Text for analysis.
On Fri, Jun 30, 2017 at 03:50:33PM -0400, Alan Stern wrote:
> On Fri, 30 Jun 2017, Oleg Nesterov wrote:
> 
> > On 06/30, Paul E. McKenney wrote:
> > >
> > > On Fri, Jun 30, 2017 at 05:20:10PM +0200, Oleg Nesterov wrote:
> > > >
> > > > I do not think the overhead will be noticeable in this particular case.
> > > >
> > > > But I am not sure I understand why do we want to unlock_wait. Yes I 
> > > > agree,
> >                                    ^^^^^^^^^^^^^^^^^^^^^^^^^^^^^
> > 
> > if it was not clear, I tried to say "why do we want to _remove_ 
> > unlock_wait".
> > 
> > > > it has some problems, but still...
> > > >
> > > > The code above looks strange for me. If we are going to repeat this 
> > > > pattern
> > > > the perhaps we should add a helper for lock+unlock and name it 
> > > > unlock_wait2 ;)
> > > >
> > > > If not, we should probably change this code more:
> > >
> > > This looks -much- better than my patch!  May I have your Signed-off-by?
> > 
> > Only if you promise to replace all RCU flavors with a single simple 
> > implementation
> > based on rwlock ;)
> > 
> > Seriously, of course I won't argue, and it seems that nobody except me likes
> > this primitive, but to me spin_unlock_wait() looks like synchronize_rcu(()

Provided entries.
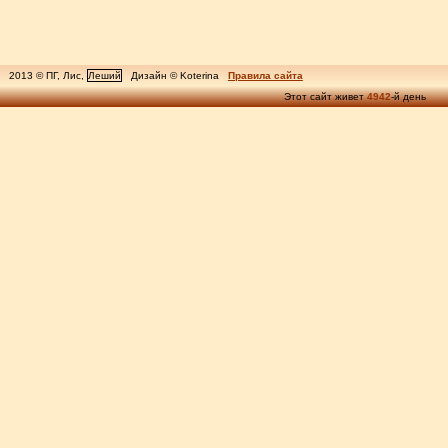
2013 © ПГ, Лис,
Леший
Дизайн © Koterina
Правила сайта
Этот сайт живет
4942
-й день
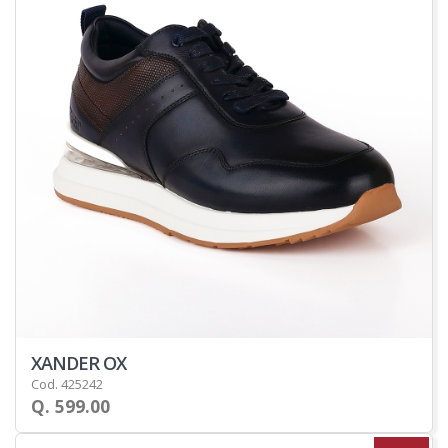
XANDER OX
Cod. 425242
Q. 599.00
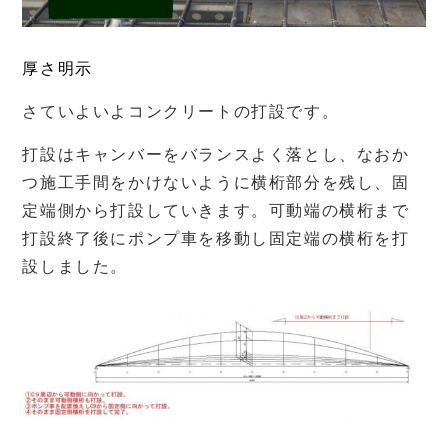
厚さ明示
さていよいよコンクリートの打設です。
打設はキャンバーをバランスよく落とし、なおか
つ施工手間をかけないように横桁部分を残し、固
定端側から打設していきます。可動端の横桁まで
打設終了後にポンプ車を移動し固定端の横桁を打
設しました。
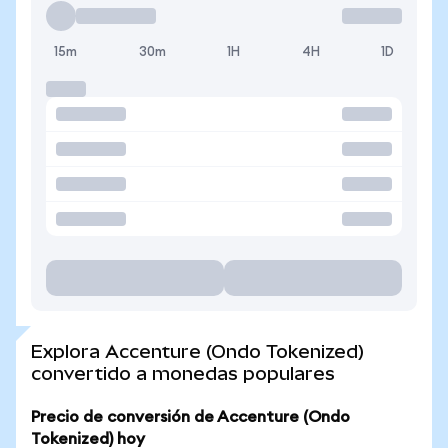
15m
30m
1H
4H
1D
Explora Accenture (Ondo Tokenized)
convertido a monedas populares
Precio de conversión de Accenture (Ondo
Tokenized) hoy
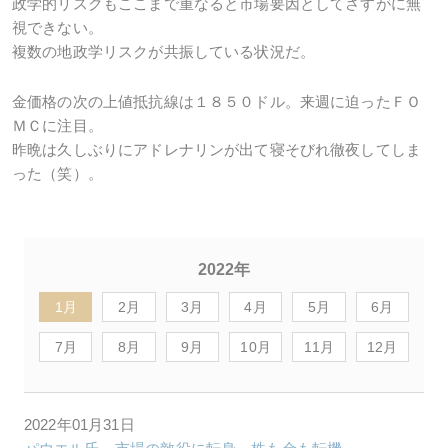
政学的リスクもここまで重なると市場要因としてさすがに無
視できない。
複数の地政学リスクが共振している状況だ。
金価格の次の上値抵抗線は１８５０ドル。来週に迫ったＦＯ
ＭＣに注目。
昨晩は久しぶりにアドレナリンが出て寝そびれ徹夜してしま
った（笑）。
2022年
1月
2月
3月
4月
5月
6月
7月
8月
9月
10月
11月
12月
2022年01月31日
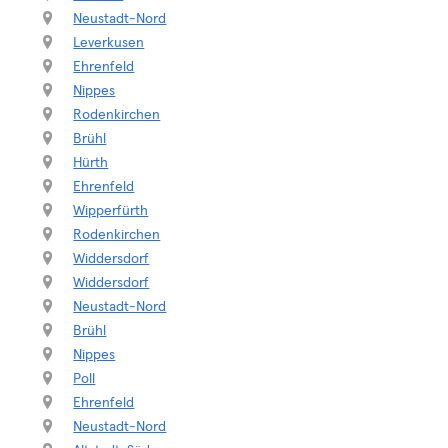
Neustadt-Nord
Leverkusen
Ehrenfeld
Nippes
Rodenkirchen
Brühl
Hürth
Ehrenfeld
Wipperfürth
Rodenkirchen
Widdersdorf
Widdersdorf
Neustadt-Nord
Brühl
Nippes
Poll
Ehrenfeld
Neustadt-Nord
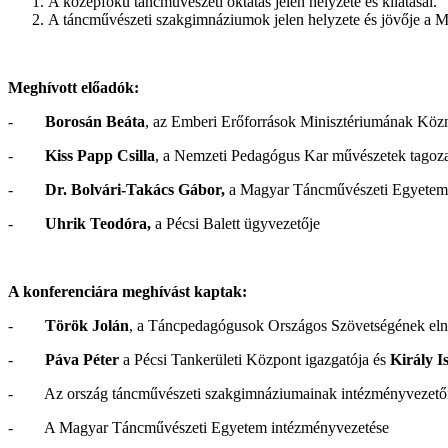
A középfokú táncművészeti oktatás jelen helyzete és kilátásai.
A táncművészeti szakgimnáziumok jelen helyzete és jövője a
Meghívott előadók:
-
Borosán Beáta
, az Emberi Erőforrások Minisztériumának Közn
-
Kiss Papp Csilla
, a Nemzeti Pedagógus Kar művészetek tagoz
-
Dr. Bolvári-Takács Gábor
,
a Magyar Táncművészeti Egyetem 
-
Uhrik Teodóra,
a Pécsi Balett ügyvezetője
A konferenciára meghívást kaptak:
-
Török Jolán
, a Táncpedagógusok Országos Szövetségének el
-
Páva Péter
a Pécsi Tankerületi Központ igazgatója és
Király I
- Az ország táncművészeti szakgimnáziumainak intézményvezetői,
- A Magyar Táncművészeti Egyetem intézményvezetése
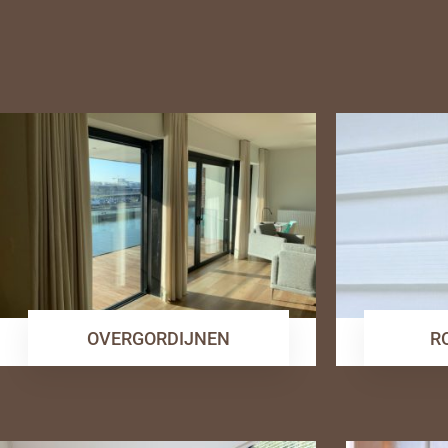
OVERGORDIJNEN
R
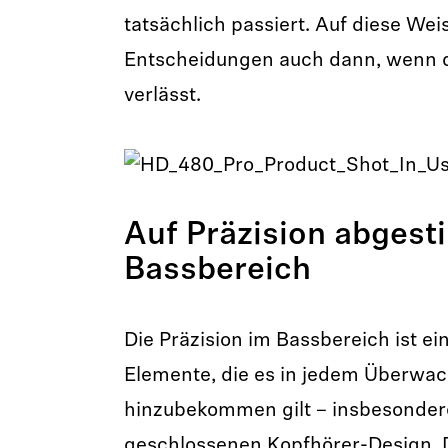
tatsächlich passiert. Auf diese Wei
Entscheidungen auch dann, wenn d
verlässt.
Auf Präzision abges
Bassbereich
Die Präzision im Bassbereich ist ei
Elemente, die es in jedem Überwac
hinzubekommen gilt – insbesonder
geschlossenen Kopfhörer-Design. Da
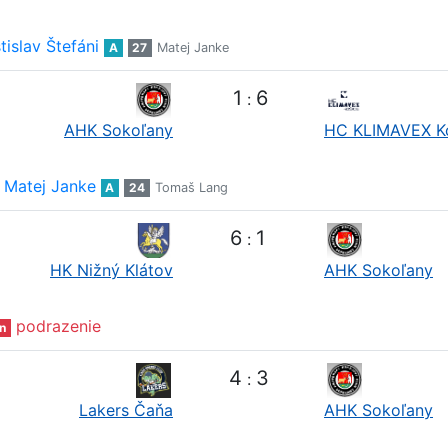
tislav Štefáni
A
27
Matej Janke
1
6
:
AHK Sokoľany
HC KLIMAVEX K
Matej Janke
A
24
Tomaš Lang
6
1
:
HK Nižný Klátov
AHK Sokoľany
podrazenie
n
4
3
:
Lakers Čaňa
AHK Sokoľany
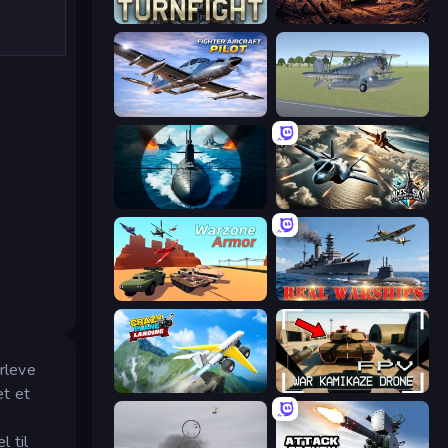
Turnfight
Iron Legion
Fighter Aircraft Pilot
3D Flight Simulator
Ships Battlefield 3D
Aces of the Sky: Epic Dogfights
Warzone Armor
Real Warships
erleve
Crazy Plane Landing
FPV War Kamikaze Drone
et et
l til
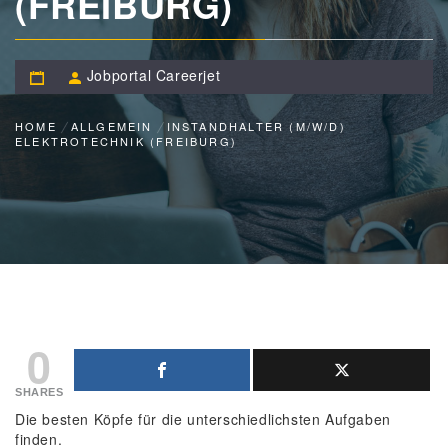
(FREIBURG)
Jobportal Careerjet
HOME
ALLGEMEIN
INSTANDHALTER (M/W/D)
ELEKTROTECHNIK (FREIBURG)
0
SHARES
Die besten Köpfe für die unterschiedlichsten Aufgaben
finden.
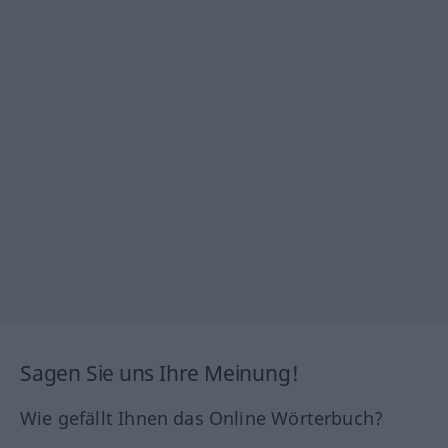
Sagen Sie uns Ihre Meinung!
Wie gefällt Ihnen das Online Wörterbuch?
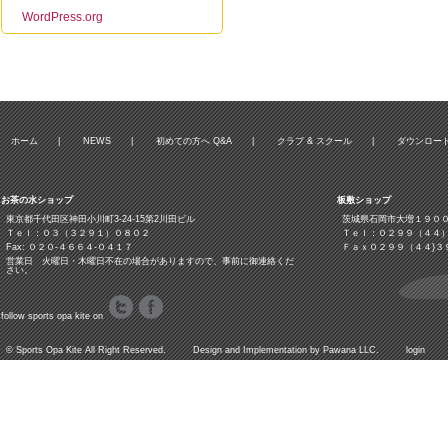
WordPress.org
ホーム
|
NEWS
|
初めての方へ Q&A
|
クラブ & スクール
|
ダウンロー
お茶の水ショップ
板敷ショップ
東京都千代田区神田小川町3‐24‐15第2川田ビル
茨城県石岡市大増１９０
Ｔｅｌ：０３（３２９１）０８０２
Ｔｅｌ：０２９９（４４
Fax: ０２０-４６６４-０４１７
Ｆａｘ０２９９（４４)３
営業日 火曜日・木曜日不在の場合がありますので、事前に御連絡くだ
さい。
follow sports opa kite on
©
Sports Opa Kite
All Right Reserved. Design and Implementation by
Pawana LLC.
login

Your tasks.
A - Print the unlock_wait email verbatim, everything from "On Fri, Jun 30, 2017 at 03:50:33PM" down to "this particular case.".
B - List every line in the rows that contains the string "Magyar". Case counts.

Numbered responses.
A -
On Fri, Jun 30, 2017 at 03:50:33PM -0400, Alan Stern wrote:
> On Fri, 30 Jun 2017, Oleg Nesterov wrote:
> 
> > On 06/30, Paul E. McKenney wrote:
> > >
> > > On Fri, Jun 30, 2017 at 05:20:10PM +0200, Oleg Nesterov wrote:
> > > >
> > > > I do not think the overhead will be noticeable in this particular case.

B -
a Magyar Táncművészeti Egyetem 
- A Magyar Táncművészeti Egyetem intézményvezetése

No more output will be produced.